This week’s homily was given to the archdiocesan permanent diaconate aspirants and their families during their weekend of formation.
Marriage and the end of the world… the classic combination. While this thought may create some light-hearted jokes among spouses, our readings today take this connection very seriously. As beautiful as marriage is, it’s more of a “coming attraction” preview of not just the end of this world, but the beginning of life in the new world to come.
In today’s Gospel, Jesus says that, in heaven, people “neither marry nor are given in marriage.” If marriage is a holy sacrament, why is there no marriage in heaven? Well, there is. Now, I’m not contradicting Jesus here. In heaven there is marriage, but there’s just one marriage. All of us will be “married” to God. As intimate as the connection is between husband and wife on earth, this is only a sign of the intimacy that we will have with God in heaven.
God wants to marry us. That’s the story of the entire Bible in a nutshell. In this world, our love is limited. But in heaven, our love with be perfected. It’s not that we won’t know our earthly spouse(s) in heaven; it’s just that we will be able to know and love everyone who ever lived. This thought was far from the mind of those questioning Jesus in the Gospel and I fear that it is often far from our minds as well.
If we know that we are meant to live forever in marital intimacy with God and all our brothers and sisters, then we ought to ask ourselves how we’re doing right now with these relationships. Maybe your relationship with God needs a second honeymoon right now. Marriage takes effort on our part. Scripture refers to the end of the world as “the consummation of the ages.” If you understand that we are made for marriage with God, then death and the end of this world is indeed “a consummation devoutly to be wished.”
1 comment
If God created paradise with humanity ordered in pairs, then paradise restored must also include this fundamental unit. A female for a male, and a male for a female. All created in the image and likeness of God.

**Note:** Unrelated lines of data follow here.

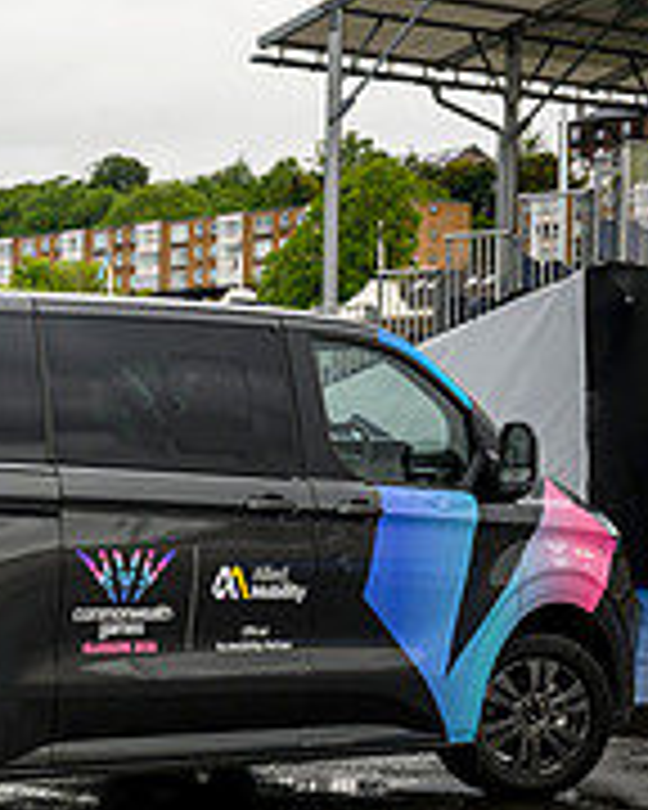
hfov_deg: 13.7
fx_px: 2325
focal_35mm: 97
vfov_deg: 19.7
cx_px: -603
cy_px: 574
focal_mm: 32
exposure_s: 1/160
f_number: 8
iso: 250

Marriage of Christ and the church doesn’t have to *replace* marriage of husband and wife, and the individual marriage can be a place where the higher marriage can be experienced. I think the fact that Jesus Himself cited Adam and Eve as the model for human marriage (“Moses, because of the hardness of your hearts, permitted you to divorce your wives, but from the beginning it was not so”) indicates that He was upholding it as a model.

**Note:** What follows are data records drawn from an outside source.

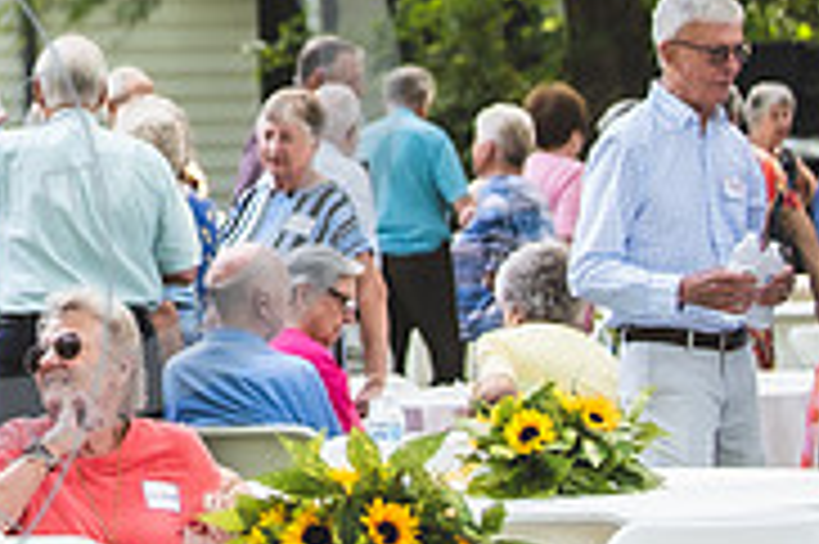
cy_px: -106
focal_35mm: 223
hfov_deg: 9.1
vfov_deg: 6.1
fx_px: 5069
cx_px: -126
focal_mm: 70
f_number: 2.8
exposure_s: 1/400
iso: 400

The “marriage” that the Sadducees were talking about in their question, and that Jesus referred to in his reply, is not “marriage” as we understand that relationship today. Levirate marriage is unlike regular marriage, for it only exists because of death. It is not that sexual differentiation and and sexual intercourse do not exist in the world of God. If any individuals should mutually decide to pursue a partnership throughout eternity, I see no reason to think that this would not be allowed.